Dataset records |
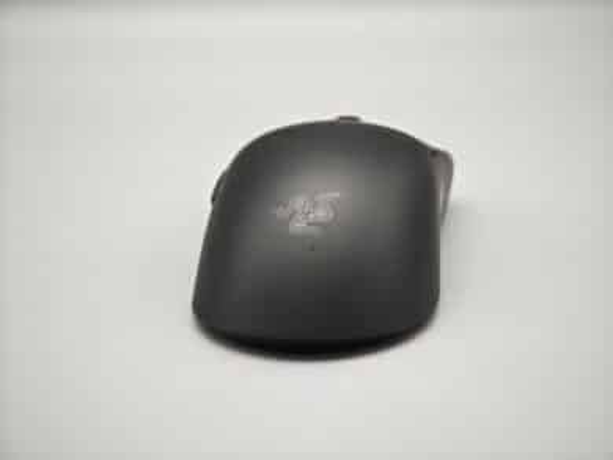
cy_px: 230
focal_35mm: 75
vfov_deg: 19.7
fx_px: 1329
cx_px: 306
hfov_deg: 26.0
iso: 50
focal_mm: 12.28
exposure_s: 1/100
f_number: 1.8
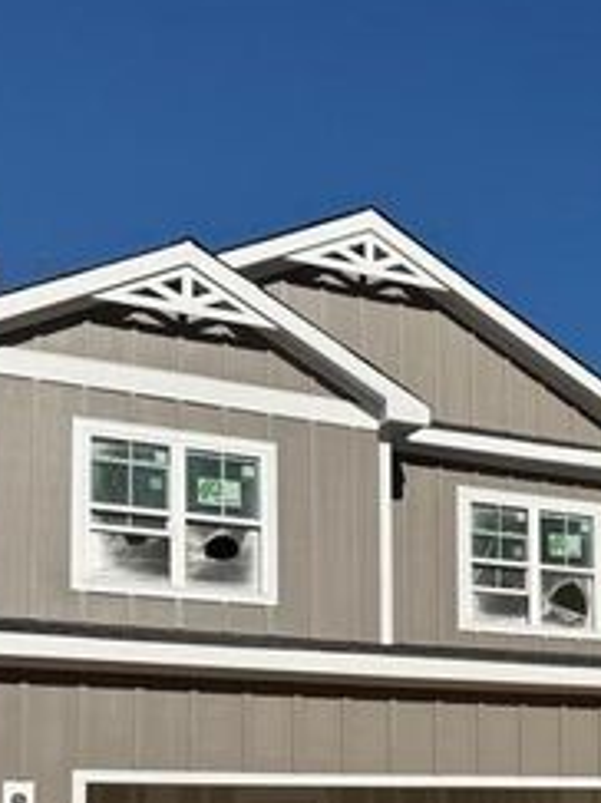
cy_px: 739
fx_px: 1529
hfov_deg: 21.1
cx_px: 670
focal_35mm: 66
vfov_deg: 28.2
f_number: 1.78
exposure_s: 1/11905
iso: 80
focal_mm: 6.76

Assignment | Reproduce the data exactly, please, and omit its pictures.

Response to the exercise |
cy_px: 230
focal_35mm: 75
vfov_deg: 19.7
fx_px: 1329
cx_px: 306
hfov_deg: 26.0
iso: 50
focal_mm: 12.28
exposure_s: 1/100
f_number: 1.8
cy_px: 739
fx_px: 1529
hfov_deg: 21.1
cx_px: 670
focal_35mm: 66
vfov_deg: 28.2
f_number: 1.78
exposure_s: 1/11905
iso: 80
focal_mm: 6.76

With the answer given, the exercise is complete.